In the last 2 years, our group has collaboratively published PALY estimates for a range of highly prevalent health conditions and risk factors, including diabetes mellitus [6,7,8], coronary heart disease [9, 10], hypertension [11], smoking [12, 13], occupational-related hearing loss [14], pneumococcal disease [15], familial hypercholesterolaemia [16], epilepsy [17] and migraine [18]. We are now developing PALY estimates for low back pain, cancer, COVID-19-related depression and acute myeloid leukaemia. As a generic measure, the PALY facilitates comparison of productivity burden across health conditions to inform practice and policy. For example, between-condition comparisons show that 1.4 and 1.0 PALYs (undiscounted) were lost per person in Australia as a result of diabetes [6] and smoking [12], respectively, over the working lifetime while 0.3 and 1.4 PALYs (discounted) were lost per person as a result of hypertension [11] and epilepsy [17], respectively. Aggregate PALY estimates can highlight not only the prevalence of a health condition and its work impacts, but also the potential for productivity gains with appropriate treatment.
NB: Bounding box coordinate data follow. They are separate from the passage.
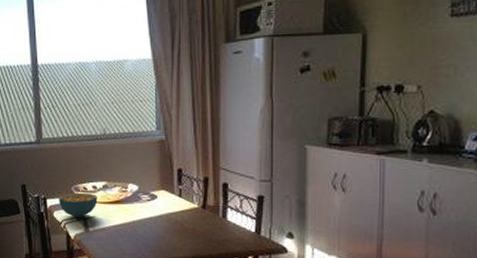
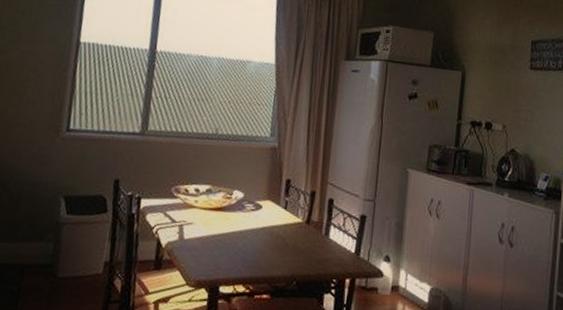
cereal bowl: present [58,192,98,217] -> none [154,194,199,223]

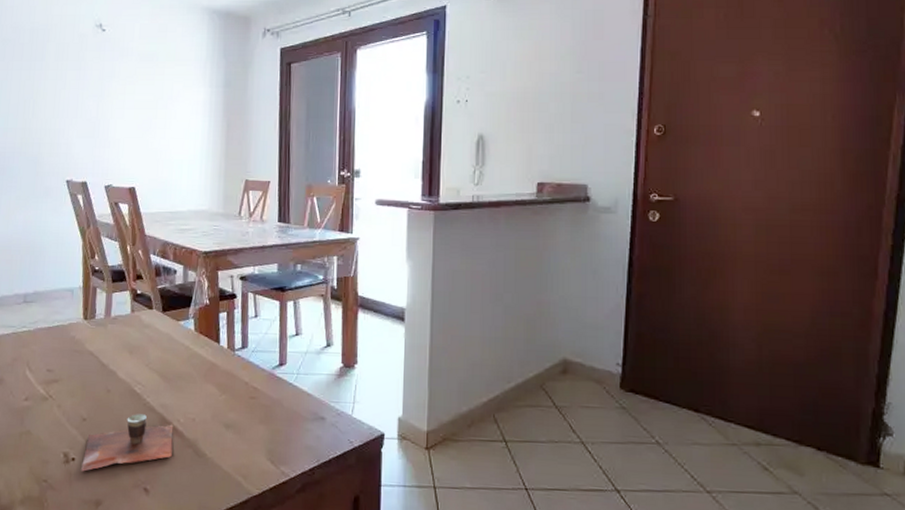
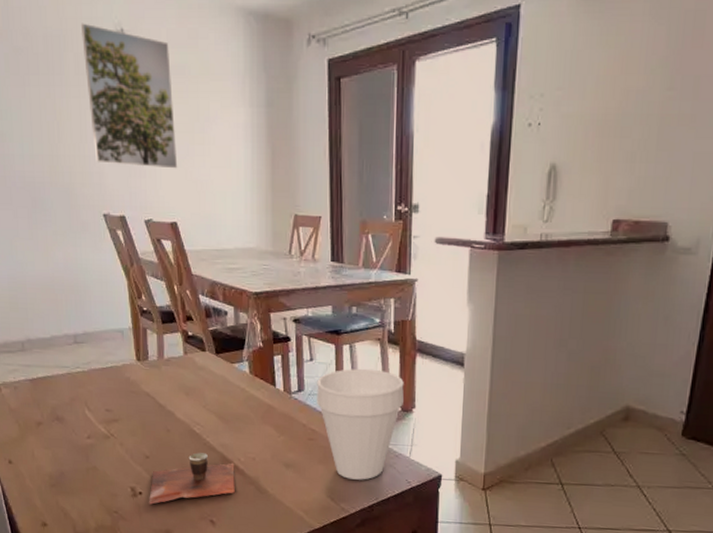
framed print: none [64,19,141,140] -> present [81,23,178,169]
cup: none [260,324,346,441] -> present [317,368,404,480]

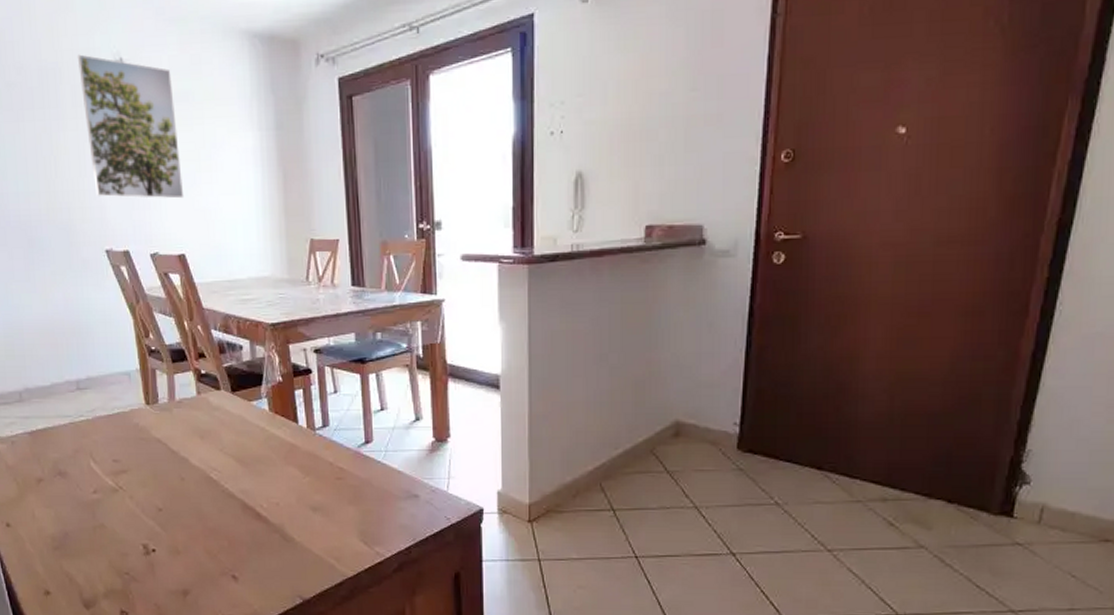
cup: present [149,452,235,505] -> none [163,501,258,562]
cup: present [317,368,404,480] -> none [342,398,437,520]

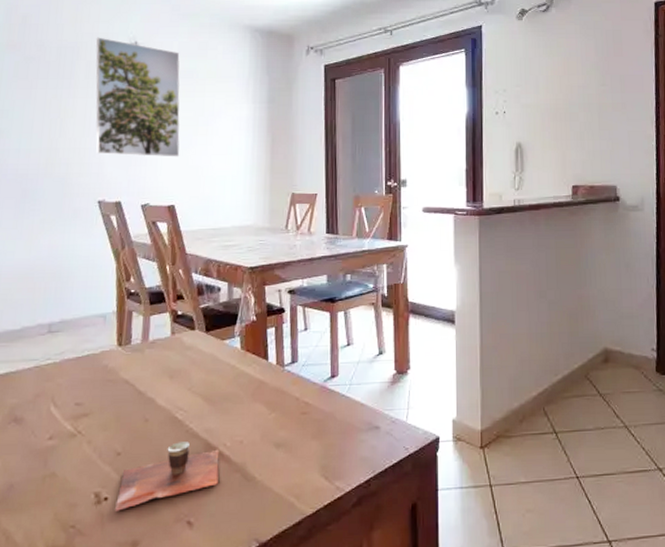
cup: none [163,501,258,562] -> present [115,442,220,511]

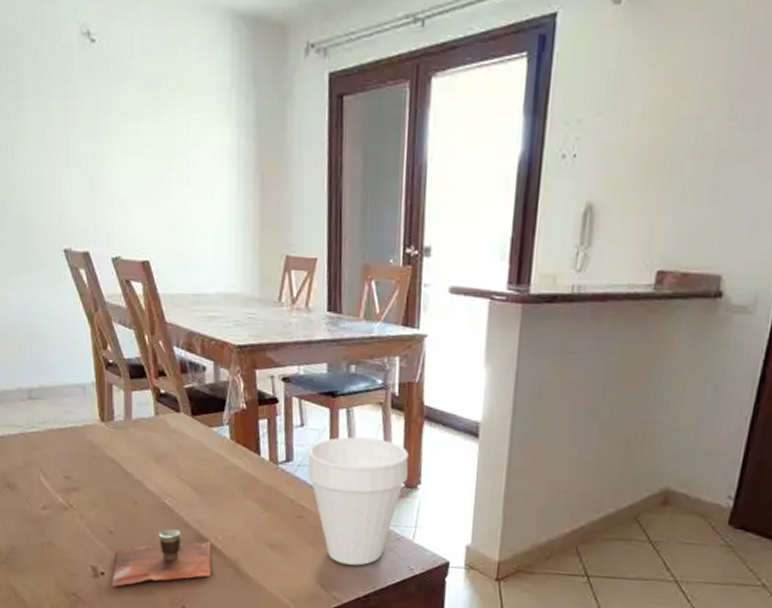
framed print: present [96,37,180,157] -> none [41,23,151,199]
cup: none [310,333,398,453] -> present [307,436,409,566]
For example, hypertension was estimated to cause the loss of > 609,000 PALYs in Australia, but optimal blood pressure control would save > 340,000 PALYs or $76 billion in GDP [11]. Thus far, PALY estimates have been produced for Australia [6, 9, 11, 14, 16,17,18], Bangladesh [8], China [7], Indonesia [10, 19], Japan, Korea [20], Malaysia [13] and Thailand [15]. Between-country comparisons of disease burden or risk factor burden can highlight significant disparities: using a consistent methodology for each country, we found that PALYs lost because of smoking totalled 15.6 million in Indonesia [19], compared with 3.0 million in Malaysia [13] and 2.5 million [12] in Australia.
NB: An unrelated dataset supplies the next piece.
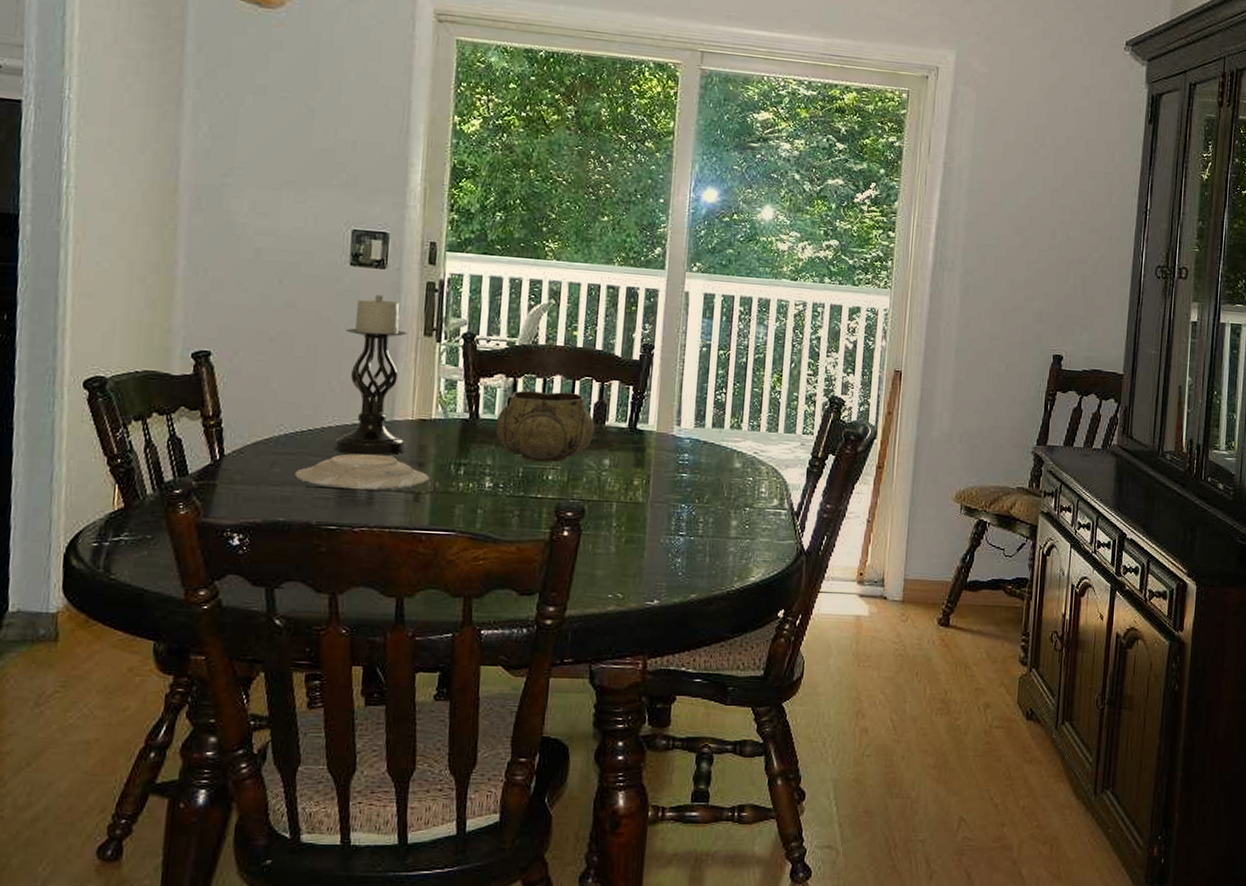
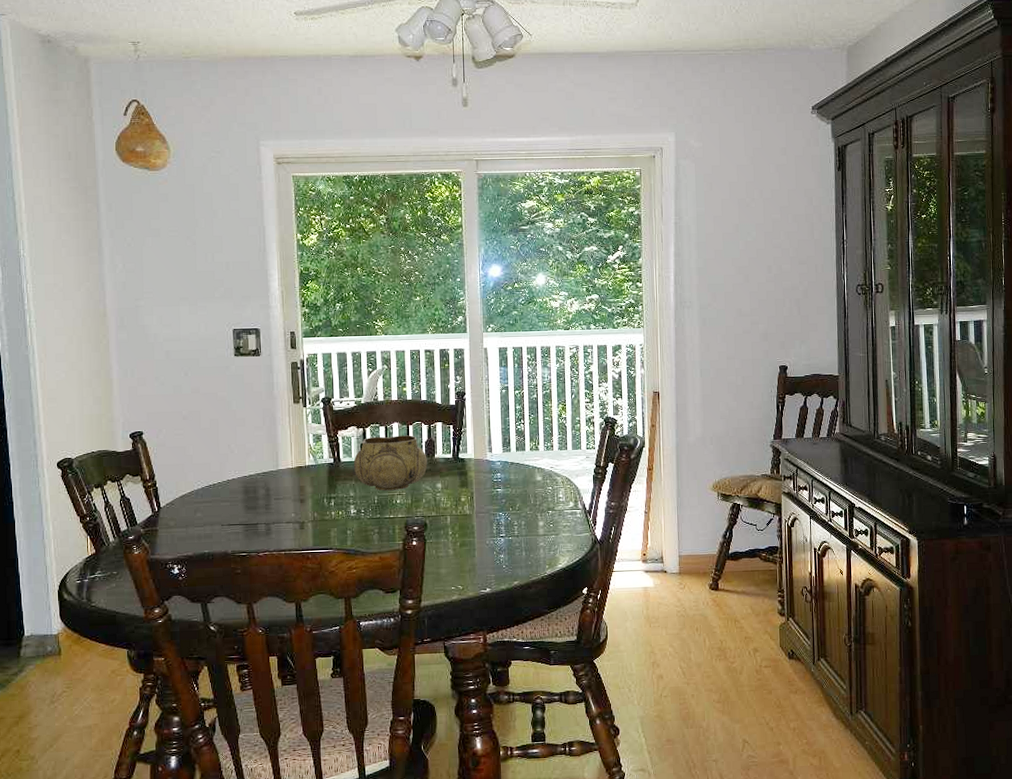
plate: present [294,453,430,490] -> none [212,496,310,524]
candle holder: present [333,295,407,455] -> none [237,376,290,498]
We have now extensively tested and refined our PALY modelling, moving from initial ‘static’ life table models to ‘dynamic’ models that are capable of incorporating: (1) multiple health states; (2) movement of individuals in and out of the model over time; and (3) updates of prevalence, population and efficacy data. A dynamic model (accounting for future migration, births and deaths, and changes in the working age population) was most recently used to examine the impact of coronary heart disease and potential PALY gains if all new cases could be prevented over a 10-year period [9]. Importantly, we are also building researcher capacity in this new technique by training the next generation of health researchers, including those from low- and middle-income countries. Modelling support is available for researchers seeking to undertake PALY analyses within their field of interest.

Like any measure, the PALY approach has inherent limitations. By definition, PALYs focus on working age populations (usually defined as those aged 16–65 years) and productivity estimates are only simulated over the working lifetime. As health economic evaluations usually adopt a lifetime horizon, this raises a potential equity issue, particularly if PALYs are used to inform reimbursement decisions. To date, PALY models have only incorporated paid workforce data but we acknowledge that unpaid work (caregiving, child rearing, household and community roles) is also impacted by ill health. Where robust population-level data on unpaid work are available, these will enable a more complete definition of ‘productivity’.

The PALY is not intended to replace the disability-adjusted life-year or the quality-adjusted life-year. Instead, it offers a novel, but now well-tested, approach to quantifying the population-level impact of disease on productivity (arising from unemployment, days off work, reduced efficiency at work and premature death) and the broader economy. New treatments could be evaluated through estimation of the number of PALYs gained from their use. Beyond ‘traditional’ healthcare payers, PALYs could also be used by employers, particularly in settings where they support employee healthcare costs. For the first time, there exists an opportunity for decision making in health to be explicitly informed by the productivity burden of disease and the potential for productivity gain with effective intervention.